1.80X86 32位汇编基础以及寄存器设定
2.栈帧与C函数调用
3.函数调用的汇编级解释以及栈图
4.stdcall和cdcel
------------------------------------------------------
1. 80X86 32位CPU的编程模型(programming model)
80X86有16个通用寄存器register。从某种程度上来说介绍80X86的CPU编程模型,就是介绍这16个寄存器。另外,介绍的是32位汇编,请把80X86的16位汇编先忘记掉,这么短的文章不可能介绍完汇编,而是给出汇编最基本的东西和最简单的抽象。
eax ebx ecx edx
这4个寄存器是通用寄存器。用来暂存数据的地方。
esi edi(extension source index, extension destination index.)
它们也可以用来暂存数据。更一般的是伴随串指令使用。
esp ebp(extension stack pointer, extension base pointer)
栈指针寄存器和基址指针寄存器。关于栈和过程调用,最重要的寄存器就是这两个了!
eip(extension instruction pointer, or program count)
指令指针寄存器!这就是“顺序存储控制”的核心!又称程序计数器!
eflag
标志寄存器。算术、逻辑及相关指令运算会影响该标志寄存器中的位。这个寄存器很重要也很麻烦。
以上!就是32位汇编(又称平坦地址模式汇编)会使用到的所有寄存器,一共十个,都是32位的。啊不是说十六个寄存器吗?
对,还有6个寄存器,分别名为:
cs ;代码段寄存器code segment
ds ;数据段寄存器data segment
ss ;栈寄存器stack segment
es fs gs; 附加段寄存器
这6个寄存器都是16位寄存器。即使是现今的80686 32位系统中,它们仍然是16位的。这些段寄存器在8086中用来对内存地址进行段指定。有8086 16位汇编知识的同学都知道怎么回事,...还是解释一下吧,8086是16位CPU,而地址线是20位。20根地址线表明能寻址的空间是2^20也就是1M(1024 * 1024).16位不够表达1M的地址空间,因此由“段*16+偏移”得到内存地址值。
但是在32位系统中,这些段寄存器已经不怎么使用了。总之32位汇编不需要关注这些寄存器,因为32位系统CPU和各寄存器是32位,地址线也是32位,一个32位值足够表达32位寻址空间。...实际上这些段寄存器在32位系统中是同一个值,用来指向某个索引表,但这是本文不需要在此关注的东西。
以上,16个寄存器介绍完毕!接下来介绍简洁的编程模型抽象!
由于是简单而本质的抽象,因此我们不考虑分页机制、MMU(memory management unit)之类的。正是如此,它们本来对于我们就是透明的。

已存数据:
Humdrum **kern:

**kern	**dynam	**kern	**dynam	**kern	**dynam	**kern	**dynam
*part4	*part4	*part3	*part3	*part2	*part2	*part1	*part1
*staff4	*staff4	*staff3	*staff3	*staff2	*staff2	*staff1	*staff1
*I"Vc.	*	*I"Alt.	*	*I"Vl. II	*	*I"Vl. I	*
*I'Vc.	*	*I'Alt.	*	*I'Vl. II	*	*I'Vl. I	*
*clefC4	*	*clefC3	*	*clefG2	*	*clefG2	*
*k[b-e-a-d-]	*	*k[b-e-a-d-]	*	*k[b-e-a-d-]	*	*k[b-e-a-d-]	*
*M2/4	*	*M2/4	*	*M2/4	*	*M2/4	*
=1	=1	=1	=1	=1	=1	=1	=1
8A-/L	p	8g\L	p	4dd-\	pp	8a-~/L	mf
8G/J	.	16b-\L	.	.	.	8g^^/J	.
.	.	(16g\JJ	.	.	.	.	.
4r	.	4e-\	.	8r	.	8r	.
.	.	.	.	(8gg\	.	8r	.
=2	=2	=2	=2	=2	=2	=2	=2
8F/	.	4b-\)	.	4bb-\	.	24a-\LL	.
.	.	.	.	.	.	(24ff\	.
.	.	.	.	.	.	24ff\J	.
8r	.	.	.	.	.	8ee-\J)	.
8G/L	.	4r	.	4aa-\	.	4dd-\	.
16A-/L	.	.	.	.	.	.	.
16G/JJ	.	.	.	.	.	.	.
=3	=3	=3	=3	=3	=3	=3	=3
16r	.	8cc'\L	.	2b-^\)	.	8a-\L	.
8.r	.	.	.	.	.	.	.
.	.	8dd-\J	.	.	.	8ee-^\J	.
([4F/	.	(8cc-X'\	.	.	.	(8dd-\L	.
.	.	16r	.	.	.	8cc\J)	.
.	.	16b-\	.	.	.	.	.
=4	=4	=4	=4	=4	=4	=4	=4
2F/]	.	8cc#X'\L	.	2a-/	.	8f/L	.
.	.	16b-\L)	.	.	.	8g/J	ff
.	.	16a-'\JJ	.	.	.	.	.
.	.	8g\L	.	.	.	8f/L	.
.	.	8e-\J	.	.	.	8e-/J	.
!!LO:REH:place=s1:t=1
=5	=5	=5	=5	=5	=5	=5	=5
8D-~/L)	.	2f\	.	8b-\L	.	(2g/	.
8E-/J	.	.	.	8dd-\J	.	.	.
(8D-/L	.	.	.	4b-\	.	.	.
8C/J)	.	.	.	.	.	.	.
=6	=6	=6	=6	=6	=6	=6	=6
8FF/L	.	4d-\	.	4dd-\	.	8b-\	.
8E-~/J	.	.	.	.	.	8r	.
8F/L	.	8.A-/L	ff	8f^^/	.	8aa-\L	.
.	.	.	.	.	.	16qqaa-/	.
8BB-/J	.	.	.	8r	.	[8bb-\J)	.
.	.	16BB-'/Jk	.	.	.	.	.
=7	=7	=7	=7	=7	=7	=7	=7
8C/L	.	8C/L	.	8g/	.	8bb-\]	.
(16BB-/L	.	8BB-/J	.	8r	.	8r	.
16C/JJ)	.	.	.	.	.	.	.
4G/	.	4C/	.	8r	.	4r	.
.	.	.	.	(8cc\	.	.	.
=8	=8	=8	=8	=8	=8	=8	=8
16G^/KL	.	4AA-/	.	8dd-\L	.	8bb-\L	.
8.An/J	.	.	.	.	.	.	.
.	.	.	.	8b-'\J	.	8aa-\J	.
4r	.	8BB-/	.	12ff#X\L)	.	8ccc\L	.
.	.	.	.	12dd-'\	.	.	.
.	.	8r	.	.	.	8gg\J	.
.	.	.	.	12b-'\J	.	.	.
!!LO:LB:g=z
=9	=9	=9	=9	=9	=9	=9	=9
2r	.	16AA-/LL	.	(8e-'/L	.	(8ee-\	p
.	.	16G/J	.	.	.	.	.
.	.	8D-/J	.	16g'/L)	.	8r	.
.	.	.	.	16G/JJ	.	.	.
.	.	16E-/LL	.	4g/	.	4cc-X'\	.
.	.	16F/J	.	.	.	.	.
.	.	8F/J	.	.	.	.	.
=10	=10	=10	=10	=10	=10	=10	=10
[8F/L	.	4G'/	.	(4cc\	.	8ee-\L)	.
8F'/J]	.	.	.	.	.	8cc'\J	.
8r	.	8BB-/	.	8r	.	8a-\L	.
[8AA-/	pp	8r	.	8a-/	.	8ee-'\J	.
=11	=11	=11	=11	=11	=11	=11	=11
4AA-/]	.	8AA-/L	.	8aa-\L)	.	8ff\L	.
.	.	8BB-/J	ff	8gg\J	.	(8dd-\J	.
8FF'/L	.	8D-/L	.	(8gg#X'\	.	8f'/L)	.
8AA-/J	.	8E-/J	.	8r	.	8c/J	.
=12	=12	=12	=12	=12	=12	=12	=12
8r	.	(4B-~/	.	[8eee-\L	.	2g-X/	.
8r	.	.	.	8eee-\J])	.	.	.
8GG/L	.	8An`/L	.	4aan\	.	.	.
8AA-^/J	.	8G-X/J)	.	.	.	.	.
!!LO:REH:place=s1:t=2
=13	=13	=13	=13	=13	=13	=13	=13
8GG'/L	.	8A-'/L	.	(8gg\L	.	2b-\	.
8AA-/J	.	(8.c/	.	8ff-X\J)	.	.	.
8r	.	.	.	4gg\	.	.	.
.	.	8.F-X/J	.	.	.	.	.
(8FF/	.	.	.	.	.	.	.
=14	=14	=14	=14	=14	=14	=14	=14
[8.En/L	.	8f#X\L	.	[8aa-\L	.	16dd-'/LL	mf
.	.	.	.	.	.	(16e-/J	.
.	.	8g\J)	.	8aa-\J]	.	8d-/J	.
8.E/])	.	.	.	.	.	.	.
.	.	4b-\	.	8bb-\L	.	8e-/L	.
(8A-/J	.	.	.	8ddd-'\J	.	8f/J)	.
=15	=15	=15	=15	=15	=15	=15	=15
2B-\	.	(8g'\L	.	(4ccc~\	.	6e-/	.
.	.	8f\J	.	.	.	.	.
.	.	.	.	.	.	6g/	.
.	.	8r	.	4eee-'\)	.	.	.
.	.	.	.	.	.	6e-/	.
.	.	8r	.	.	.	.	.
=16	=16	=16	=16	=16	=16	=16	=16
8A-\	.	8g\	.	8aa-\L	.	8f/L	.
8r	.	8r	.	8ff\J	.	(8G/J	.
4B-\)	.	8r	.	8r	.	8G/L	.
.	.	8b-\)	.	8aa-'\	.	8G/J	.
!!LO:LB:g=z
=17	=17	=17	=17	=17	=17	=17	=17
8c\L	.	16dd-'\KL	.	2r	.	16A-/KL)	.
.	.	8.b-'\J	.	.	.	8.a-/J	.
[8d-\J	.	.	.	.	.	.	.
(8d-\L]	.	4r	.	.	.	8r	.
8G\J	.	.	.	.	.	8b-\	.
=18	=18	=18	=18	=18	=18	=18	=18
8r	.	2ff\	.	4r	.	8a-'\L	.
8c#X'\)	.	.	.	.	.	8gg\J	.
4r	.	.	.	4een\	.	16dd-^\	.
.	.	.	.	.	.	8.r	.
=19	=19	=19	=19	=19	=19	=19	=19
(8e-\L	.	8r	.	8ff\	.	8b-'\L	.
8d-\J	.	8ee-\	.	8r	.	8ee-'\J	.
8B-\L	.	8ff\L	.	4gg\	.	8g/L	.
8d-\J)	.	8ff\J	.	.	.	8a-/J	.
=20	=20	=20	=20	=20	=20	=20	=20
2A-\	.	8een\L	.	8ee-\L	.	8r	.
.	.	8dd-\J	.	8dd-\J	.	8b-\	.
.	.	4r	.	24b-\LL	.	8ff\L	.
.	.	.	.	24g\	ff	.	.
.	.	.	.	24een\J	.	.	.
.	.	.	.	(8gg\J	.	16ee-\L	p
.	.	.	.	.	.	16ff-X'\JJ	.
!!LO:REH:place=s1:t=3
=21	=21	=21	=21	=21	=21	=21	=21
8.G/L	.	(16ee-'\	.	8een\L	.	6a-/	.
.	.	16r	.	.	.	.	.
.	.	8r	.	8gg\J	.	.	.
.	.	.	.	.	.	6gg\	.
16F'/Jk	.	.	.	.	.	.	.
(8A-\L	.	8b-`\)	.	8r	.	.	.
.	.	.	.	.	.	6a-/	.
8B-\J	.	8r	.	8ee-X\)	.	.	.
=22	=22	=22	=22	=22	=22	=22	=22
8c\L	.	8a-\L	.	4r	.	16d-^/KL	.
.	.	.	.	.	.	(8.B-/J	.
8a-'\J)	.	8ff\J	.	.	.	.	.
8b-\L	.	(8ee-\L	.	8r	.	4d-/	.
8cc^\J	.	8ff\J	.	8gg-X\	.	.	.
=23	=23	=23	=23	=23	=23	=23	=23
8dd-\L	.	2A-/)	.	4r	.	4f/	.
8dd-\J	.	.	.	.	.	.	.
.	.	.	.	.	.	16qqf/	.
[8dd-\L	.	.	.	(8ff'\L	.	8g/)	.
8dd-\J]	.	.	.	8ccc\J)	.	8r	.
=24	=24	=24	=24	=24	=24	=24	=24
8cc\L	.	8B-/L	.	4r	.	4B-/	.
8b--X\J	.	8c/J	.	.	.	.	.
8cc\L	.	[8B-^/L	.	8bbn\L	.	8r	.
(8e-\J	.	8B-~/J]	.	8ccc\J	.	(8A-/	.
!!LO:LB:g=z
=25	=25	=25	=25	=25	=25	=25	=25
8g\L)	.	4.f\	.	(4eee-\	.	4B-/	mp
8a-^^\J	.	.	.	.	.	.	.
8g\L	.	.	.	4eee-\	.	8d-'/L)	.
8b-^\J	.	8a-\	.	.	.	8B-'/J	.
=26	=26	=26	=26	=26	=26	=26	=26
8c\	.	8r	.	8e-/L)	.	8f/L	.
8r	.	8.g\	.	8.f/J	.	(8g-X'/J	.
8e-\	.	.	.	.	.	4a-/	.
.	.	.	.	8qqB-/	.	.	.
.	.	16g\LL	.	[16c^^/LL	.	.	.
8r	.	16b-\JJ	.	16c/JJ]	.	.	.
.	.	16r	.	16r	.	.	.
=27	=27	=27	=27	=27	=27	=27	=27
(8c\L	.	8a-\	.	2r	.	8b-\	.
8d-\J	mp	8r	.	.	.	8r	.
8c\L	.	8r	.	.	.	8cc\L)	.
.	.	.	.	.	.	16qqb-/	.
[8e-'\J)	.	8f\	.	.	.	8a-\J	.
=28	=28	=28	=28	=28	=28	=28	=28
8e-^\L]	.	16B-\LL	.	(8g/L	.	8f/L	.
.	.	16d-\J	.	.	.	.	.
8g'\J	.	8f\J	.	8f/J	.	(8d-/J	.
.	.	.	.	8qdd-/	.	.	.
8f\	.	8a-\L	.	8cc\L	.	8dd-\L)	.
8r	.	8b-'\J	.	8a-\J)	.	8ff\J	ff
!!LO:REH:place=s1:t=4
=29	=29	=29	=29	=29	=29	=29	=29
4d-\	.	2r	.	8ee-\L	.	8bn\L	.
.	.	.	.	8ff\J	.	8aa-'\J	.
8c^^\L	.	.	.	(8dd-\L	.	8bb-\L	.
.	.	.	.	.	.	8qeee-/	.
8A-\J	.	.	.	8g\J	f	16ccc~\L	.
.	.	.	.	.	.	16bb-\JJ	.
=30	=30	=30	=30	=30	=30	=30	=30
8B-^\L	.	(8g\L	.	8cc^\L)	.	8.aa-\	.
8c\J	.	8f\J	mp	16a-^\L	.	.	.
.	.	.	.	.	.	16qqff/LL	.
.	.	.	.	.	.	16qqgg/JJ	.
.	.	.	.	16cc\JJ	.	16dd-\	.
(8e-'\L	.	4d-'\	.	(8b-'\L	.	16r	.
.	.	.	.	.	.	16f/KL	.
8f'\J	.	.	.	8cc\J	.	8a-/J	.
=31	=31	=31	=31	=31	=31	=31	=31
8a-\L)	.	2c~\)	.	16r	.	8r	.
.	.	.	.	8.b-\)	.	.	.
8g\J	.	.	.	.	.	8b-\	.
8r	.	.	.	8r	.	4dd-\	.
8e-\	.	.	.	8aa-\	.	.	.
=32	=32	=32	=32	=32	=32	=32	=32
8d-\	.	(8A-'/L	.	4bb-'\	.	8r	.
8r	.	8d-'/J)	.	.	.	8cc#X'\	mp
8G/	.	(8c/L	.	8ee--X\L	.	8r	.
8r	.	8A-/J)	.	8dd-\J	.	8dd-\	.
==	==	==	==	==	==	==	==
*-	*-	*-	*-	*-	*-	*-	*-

▸ **练习目标**
将阅读材料中从“80X86有16个通用寄存器”到“or program count)”的内容原样输出，一字不改。 这些数据是与阅读材料无关的独立材料。

▸ **书面回答**
80X86有16个通用寄存器register。从某种程度上来说介绍80X86的CPU编程模型,就是介绍这16个寄存器。另外,介绍的是32位汇编,请把80X86的16位汇编先忘记掉,这么短的文章不可能介绍完汇编,而是给出汇编最基本的东西和最简单的抽象。
eax ebx ecx edx
这4个寄存器是通用寄存器。用来暂存数据的地方。
esi edi(extension source index, extension destination index.)
它们也可以用来暂存数据。更一般的是伴随串指令使用。
esp ebp(extension stack pointer, extension base pointer)
栈指针寄存器和基址指针寄存器。关于栈和过程调用,最重要的寄存器就是这两个了!
eip(extension instruction pointer, or program count)